Renumbering with IPv6 WAS: [ppml] Get you IPv6 Today,

Phil Howard phil-arin-ppml at
Thu Jan 9 17:36:34 EST 2003

On Thu, Jan 09, 2003 at 02:12:57AM -0600, Mury wrote:

| > But the point is, you still have to syncronize the event of switching
| > routers and switching the DNS data, if you don't have the opportunity
| > to overlap.
| I don't think I understand what you are saying.  We switch routers and DNS
| data every day.  It's rarely a problem if you know ahead of time.

Sometimes you don't know ahead of time.  And sometimes even if you do,
you have to "throw the switch" when the registrar/registry does, and you
don't really have control over that, or even information about it.

I also see the quality of registrar operations sliding downhill, and
being able to NOT make delegated NS changes is a major plus to me.
I've had trouble putting my changes through a few times (for example
Network Solutions' host object updates I believe test the wrong field
for the NS hostname authority).  And I've had customers completely
unreachable when changes happen.  It's something I'd rather not have
to ever change.

| > And if an ISP goes bankrupt without notice (yes, it happens) and you
| > suddenly have to switch to another, how do you restore your DNS IPs
| > when you can't get any verification because your GTLD A records still
| > point to the old ones?
| Of course ISPs go bankrupt.  They usually keep operating however.  Even
| so, if they were to shut their doors completely it would be awesome to be
| able to simply change a couple lines in a router and in a DNS server than
| the total nightmare you can have with having to renumber with IPv4.

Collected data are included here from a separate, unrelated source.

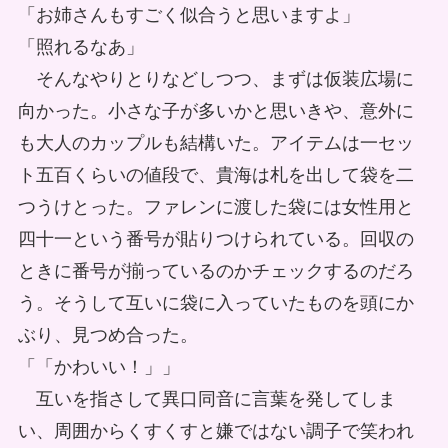
「お姉さんもすごく似合うと思いますよ」
「照れるなあ」
そんなやりとりなどしつつ、まずは仮装広場に
向かった。小さな子が多いかと思いきや、意外に
も大人のカップルも結構いた。アイテムは一セッ
ト五百くらいの値段で、貴海は札を出して袋を二
つうけとった。ファレンに渡した袋には女性用と
四十一という番号が貼りつけられている。回収の
ときに番号が揃っているのかチェックするのだろ
う。そうして互いに袋に入っていたものを頭にか
ぶり、見つめ合った。
「「かわいい！」」
互いを指さして異口同音に言葉を発してしま
い、周囲からくすくすと嫌ではない調子で笑われ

Well, certainly the renumbering can be an issue.  But if the numbers
come from a defunct ISP, you can NAT the network all at once and not
have to worry that the addresses you have internally can't reach anyone
because those are the numbers of a defunct ISP.  I've had two customers
we quickly renumbered that way, by using NAT and just mapping all the
old IPs to new IPs, or to a single new IP.  They _may_ even still be
using those old non-private addresses internally for all I know.

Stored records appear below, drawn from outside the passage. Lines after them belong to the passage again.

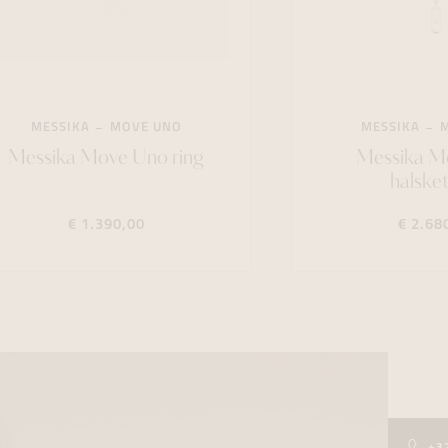
MESSIKA
MOVE UNO
MESSIKA
Messika Move Uno ring
Messika M
halske
€ 1.390,00
€ 2.68
+3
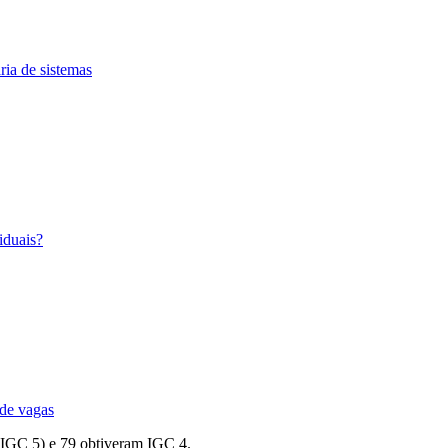
ria de sistemas
iduais?
 de vagas
 (IGC 5) e 79 obtiveram IGC 4.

My concern is reachability of my primary delegated NS server, which has
to be identified by the appropriate address record at the GTLD or other
TLD server.  IPv6 can be an advantage in that respect if the address is
permanent (in the sense that I don't have to change it while still in
business).  I'm not talking about recoverable assets in a bankruptcy;
I'm talking about planning to ensure 5 9's reachability.  And one of
those things does involve not having to change outside views of the
address space.

I had believed IPv6 would offer me these things.  Eventually I determined
that does not appear to be the case.  Scaling routing remains a serious
issue, and is holding back universal portability.  I see potential solutions
but I don't knwo of those people who are in the midst of actually making
such technological decisions are even working in that direction or not.